Florence, now 61, lives in relative comfort in a two-bedroom flat overlooking a toilet roll manufacturers in Doncaster. But life has not always been so kind to Florence since the cult series TMR left the airwaves. With her cat, poignantly called 'Mr Rusty', curled up at her unfeasibly large feet, Florence recalls the ups and downs of the past few decades.
"I remember the day they told us that TMR was being axed. We were all devastated. Dylan took in particularly badly. He ran out of the studio screaming, went and bought a wrap of dodgy crack from a Yardie in Streatham, and got wasted behind a dumpster. Ermintrude, bless her bovine heart, had a massive coronary, swallowed her daisy, and spent several weeks hooked up to tubes in ICU. The stupid cow was never the same again."
For Florence, too, the hard times were only just beginning. A string of West End flops, including 'The Mousemat', 'No Sex Please, We're Yiddish' and 'How Green Are My Pants?' led to her being evicted from her home under the TMR carousel, and forced to live on the streets. She then discovered that her agent, 'Slick' Willy Pecker, 'moonlighted' as an oily pimp, and was only too happy to re-direct her career into working the red light district behind King's Cross railway station. "It was difficult," Florence recalls, "but the size of my hands meant that jacking punters off was fairly easy money."

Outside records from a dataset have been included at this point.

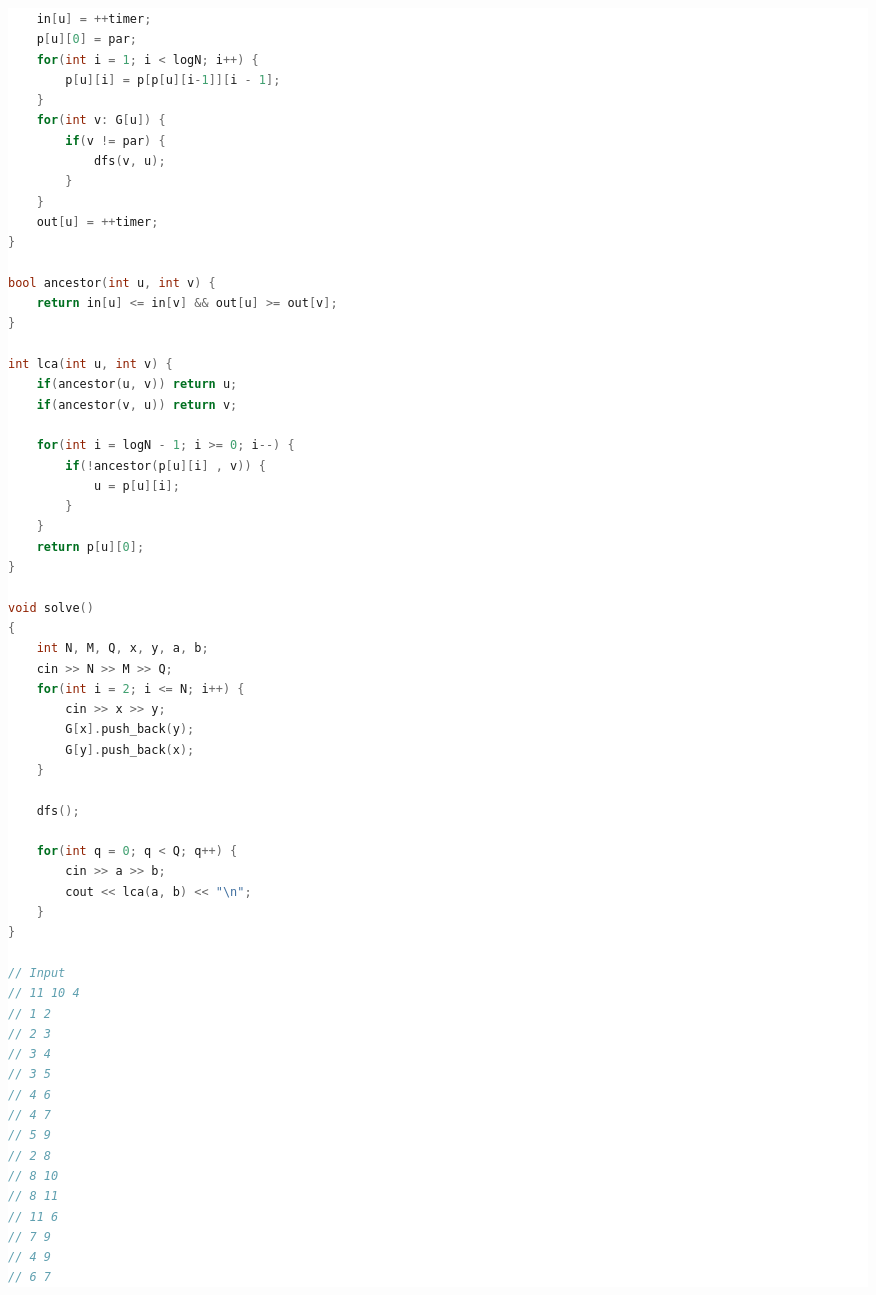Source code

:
 ```cpp
	in[u] = ++timer;
	p[u][0] = par;
	for(int i = 1; i < logN; i++) {
		p[u][i] = p[p[u][i-1]][i - 1];
	}
	for(int v: G[u]) {
		if(v != par) {
			dfs(v, u);
		}
	}
	out[u] = ++timer;
}

bool ancestor(int u, int v) {
	return in[u] <= in[v] && out[u] >= out[v];
}

int lca(int u, int v) {
	if(ancestor(u, v)) return u;
	if(ancestor(v, u)) return v;

	for(int i = logN - 1; i >= 0; i--) {
		if(!ancestor(p[u][i] , v)) {
			u = p[u][i];
		}
	}
	return p[u][0];
}

void solve()
{
	int N, M, Q, x, y, a, b;
	cin >> N >> M >> Q;
	for(int i = 2; i <= N; i++) {
		cin >> x >> y;
		G[x].push_back(y);
		G[y].push_back(x);
	}

	dfs();

	for(int q = 0; q < Q; q++) {
		cin >> a >> b;
		cout << lca(a, b) << "\n";
	}
}

// Input
// 11 10 4
// 1 2
// 2 3
// 3 4
// 3 5
// 4 6
// 4 7
// 5 9
// 2 8
// 8 10
// 8 11
// 11 6
// 7 9
// 4 9
// 6 7
```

Several years, and STD's, later, when the barrel looked as though it had been well and truly scraped, living in a squalid bedsit in Camden Town and surviving on Pot Noodle, a telephone call out of the blue from old TMR narrator Eric Thompson came to her rescue. "Eric had groomed me well in the early days," recalled Florence, "and asked whether I wanted a job helping his daughter Emma learn her lines for a part she'd been offered in 'Howard's End'. Well, I'd seen enough ends to give me belief that I could do it. And, of course," she smiles "Emma walked off with the Oscar for 'Best Actress'. Shame she was too s**t faced on Chablis to remember to mention me in her acceptance speech," recalls Florence with a wry smile, "but, hey! That's showbusiness!"
Emma may have picked up an Oscar, but Florence picked up the name of someone who was able to cure her VD. "Emma knows a lot of people," said Florence.

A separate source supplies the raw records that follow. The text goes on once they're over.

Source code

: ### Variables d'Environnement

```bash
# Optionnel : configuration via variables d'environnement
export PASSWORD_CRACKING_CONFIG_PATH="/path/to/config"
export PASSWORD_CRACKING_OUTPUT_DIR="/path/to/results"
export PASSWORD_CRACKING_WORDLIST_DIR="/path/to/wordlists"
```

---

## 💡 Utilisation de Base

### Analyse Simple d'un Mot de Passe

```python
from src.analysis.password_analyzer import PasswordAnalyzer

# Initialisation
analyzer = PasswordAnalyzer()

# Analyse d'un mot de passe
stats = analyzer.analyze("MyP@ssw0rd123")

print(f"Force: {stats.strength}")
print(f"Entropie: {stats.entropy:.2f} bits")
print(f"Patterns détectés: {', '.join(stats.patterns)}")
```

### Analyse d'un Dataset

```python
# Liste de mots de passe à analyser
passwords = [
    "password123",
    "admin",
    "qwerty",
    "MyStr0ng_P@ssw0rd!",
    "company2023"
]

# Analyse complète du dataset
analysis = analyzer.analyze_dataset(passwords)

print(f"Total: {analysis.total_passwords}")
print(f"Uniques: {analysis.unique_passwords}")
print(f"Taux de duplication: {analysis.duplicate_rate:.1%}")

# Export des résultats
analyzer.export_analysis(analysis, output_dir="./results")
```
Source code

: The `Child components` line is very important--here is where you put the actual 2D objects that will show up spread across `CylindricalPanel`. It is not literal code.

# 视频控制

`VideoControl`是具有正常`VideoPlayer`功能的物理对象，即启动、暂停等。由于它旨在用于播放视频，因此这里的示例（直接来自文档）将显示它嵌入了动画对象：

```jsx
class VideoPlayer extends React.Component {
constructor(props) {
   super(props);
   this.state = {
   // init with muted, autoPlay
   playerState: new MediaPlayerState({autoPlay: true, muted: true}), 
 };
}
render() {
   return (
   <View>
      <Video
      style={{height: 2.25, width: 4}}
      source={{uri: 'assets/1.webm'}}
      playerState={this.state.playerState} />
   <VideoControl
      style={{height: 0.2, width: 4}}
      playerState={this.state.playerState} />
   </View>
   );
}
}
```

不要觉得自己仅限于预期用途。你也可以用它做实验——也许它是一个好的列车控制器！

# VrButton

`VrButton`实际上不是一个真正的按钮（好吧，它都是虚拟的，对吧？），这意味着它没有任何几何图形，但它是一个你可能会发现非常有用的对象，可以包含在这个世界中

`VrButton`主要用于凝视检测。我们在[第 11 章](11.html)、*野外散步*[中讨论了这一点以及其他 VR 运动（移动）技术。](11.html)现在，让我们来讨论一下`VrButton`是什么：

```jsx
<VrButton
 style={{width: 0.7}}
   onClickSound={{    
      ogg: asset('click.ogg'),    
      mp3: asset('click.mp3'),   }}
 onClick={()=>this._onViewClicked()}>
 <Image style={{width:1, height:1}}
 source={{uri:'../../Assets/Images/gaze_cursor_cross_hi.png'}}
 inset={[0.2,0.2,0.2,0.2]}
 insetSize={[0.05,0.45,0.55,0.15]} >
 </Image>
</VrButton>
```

Emma also encouraged Florence to turn her bad experiences into positive ones, and suggested that Florence turn to writing. Since then she has penned, amongst other things, a number of episodes of Eastenders, The Bill, and a few lines in Quentin Tarantino's 'Inglourious Basterds', primarily the title. "Spelling was never my strong suit," she said laughing. "And of course it's not easy to word process with fingers the size of Cumberland sausages."
However, the laughter turned to sadness when I asked Florence about other friends and colleagues from her TMR days. "Zebedee," she said, the merest hint of a tear forming in her eye, "couldn't get work, and was forced to sign a contract with Slumberland. He was forced into a mattress with a group of other out of work springs. One day, in a fit of overexuberance, he burst the mattress and severely lacerated the arse of a train driver from Slough. He ended up being slung into a skip on a municipal tip."
"Dougall and Brian couldn't find work either," she recalls. "So TMR creator and former garlic sculptor Serge Danot decided to keep them as pets. Times eventually got hard for Serge, too. Brian ended up slipping down Serge's gullet fairly easily, with a nice glass of Bordeaux when Serge found it difficult to afford the weekly shop at Le Tesco. Dougall died suddenly of saccharine poisoning, having OD'd on sub-standard sugar lumps. Serge was heartbroken, and decided to use him as a novelty draught excluder against the living room door, until he begin to whiff like buggery and his fur fell out. Then Serge ate him too."
Florence, however, quickly cheers up, and smiles. She pours me a cup of tea, pulls a strand or two of now slightly greying hair from her face, and begins to stroke her pussy, while 'Mr Rusty' heads for the catflap. I decided, however, not to go with the Flo this time, and politely declined her very kind offer of a hand job, however tempting, and made my excuses. I'd only just managed to clear up the last yeasty infection I'd contracted.